We were doing this at Avere in 2015. The system built a POSIX filesystem out of S3 objects on the backend (including metadata) and then served it over NFS or SMB from a cluster of cache nodes. Keeping metadata and data in separate data stores with different consistency models is a disaster waiting to happen - ask anyone who has run Lustre. Having fast caches with SSDs was the key to getting any kind of decent performance out of S3. The fun part was mounting a filesystem and running df and seeing an exabyte of capacity. They were acquired by Microsoft in 2018 and integrated into Azure.
I saw Avere was recommended in GCP before, but never find the details, thanks for sharing that. It seems that Avere is close to ObjectiveFS, which also use S3 both for data and metadata.

My guest is that Avere could require a cluster of nodes as the fast layer for write and synchronization. In JuiceFS, Redis is used for synchronization and persisting metadata. Local SSD could used for data read-caching, not for writing.

JuiceFS is in production for 3+ years, we have not find much challenge that was difficult with this design, since it's borrowed from GFS, HDFS and MooseFS, have be proved in production for more than 10 years. I'd like to hear what's the challenge you were facing.

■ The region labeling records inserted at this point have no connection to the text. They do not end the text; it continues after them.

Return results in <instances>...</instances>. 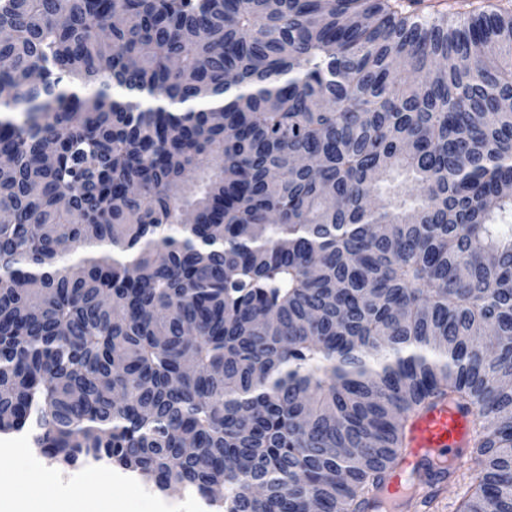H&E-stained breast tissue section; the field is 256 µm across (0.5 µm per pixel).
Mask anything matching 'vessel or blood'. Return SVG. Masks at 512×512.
<instances>
[{"instance_id":"obj_1","label":"vessel or blood","mask_w":512,"mask_h":512,"mask_svg":"<svg viewBox=\"0 0 512 512\" xmlns=\"http://www.w3.org/2000/svg\"><path fill=\"white\" fill-rule=\"evenodd\" d=\"M474 429L469 413L445 400L414 414L407 425L405 442L408 448L398 472L393 475L381 496L395 500L405 493V482L422 464L432 460L445 466L458 462L459 449L470 447Z\"/></svg>"}]
</instances>
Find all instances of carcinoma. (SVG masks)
I'll list each match as a JSON object with an SVG mask.
<instances>
[{
	"label": "carcinoma",
	"instance_id": "carcinoma-1",
	"mask_svg": "<svg viewBox=\"0 0 512 512\" xmlns=\"http://www.w3.org/2000/svg\"><path fill=\"white\" fill-rule=\"evenodd\" d=\"M0 433L222 512H364L413 413L512 512V9L0 0Z\"/></svg>",
	"mask_w": 512,
	"mask_h": 512
}]
</instances>
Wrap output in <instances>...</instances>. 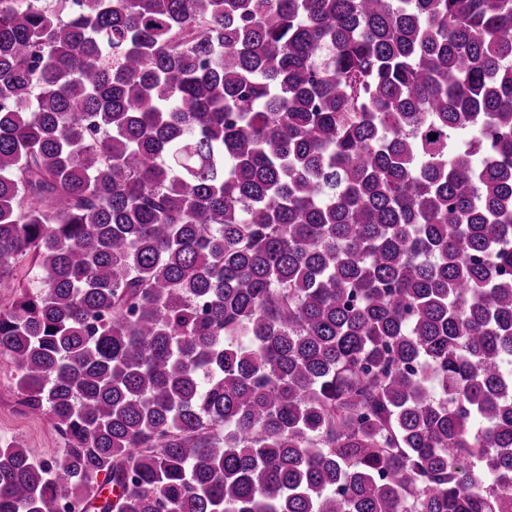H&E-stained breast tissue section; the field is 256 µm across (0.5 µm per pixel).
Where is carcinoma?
<instances>
[{
  "label": "carcinoma",
  "instance_id": "carcinoma-1",
  "mask_svg": "<svg viewBox=\"0 0 512 512\" xmlns=\"http://www.w3.org/2000/svg\"><path fill=\"white\" fill-rule=\"evenodd\" d=\"M0 288V512H512V0H0ZM15 368L0 358V441H15L29 448L36 456L54 454L59 443L52 423L46 417L23 413L18 404Z\"/></svg>",
  "mask_w": 512,
  "mask_h": 512
}]
</instances>
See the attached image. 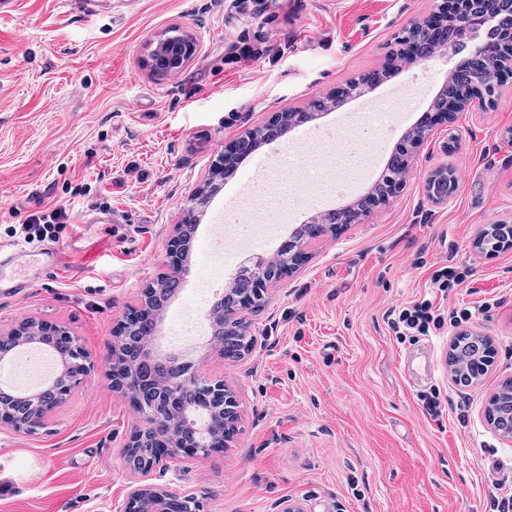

The nice thing about storing everything including metadata in S3 is that you have a consistent copy of your filesystem. How do you back up a filesystem that is split across Redis and S3 for example? I was able to blow away the cluster running it, spin up a new one, point it at the bucket and add the encryption key, and it would bring up a working filesystem. Just like plugging in a hard drive.
JuiceFS has a single node version working like this, it store in the metadata in SQLite and upload S3 in background, it's useful in some cases but not in general, you may lose recent metadata if the single node is broken.

The difficulty of using S3 as metadata is that they is not way to persistent metadata under 1 ms, for example, created a symlink, it will take more than 20ms, or you may lose it.

With en external persisted database, we could have the ACID for metadata operations. Also, the meta is the source of truth, whenever the object store is out of sync (losing or leaking a object), the whole file system is still consistent, rather than part of a file is corrupted, should be safer than put everything into S3.

The database is the key, redis is our first choice, we will add support to other databases in future.

>"Keeping metadata and data in separate data stores with different consistency models is a disaster waiting to happen - ask anyone who has run Lustre."

Can you elaborate - is the issue corruption or performance? I've never used Lustre.

Lustre is all about performance, at the cost of being split across multiple distributed systems. So there are opportunities to have different components get out of sync - the metadata servers are usually the weak link. And the more moving parts the harder it is to debug when something goes wrong.
probably one of the few cases where agpl is not that bad.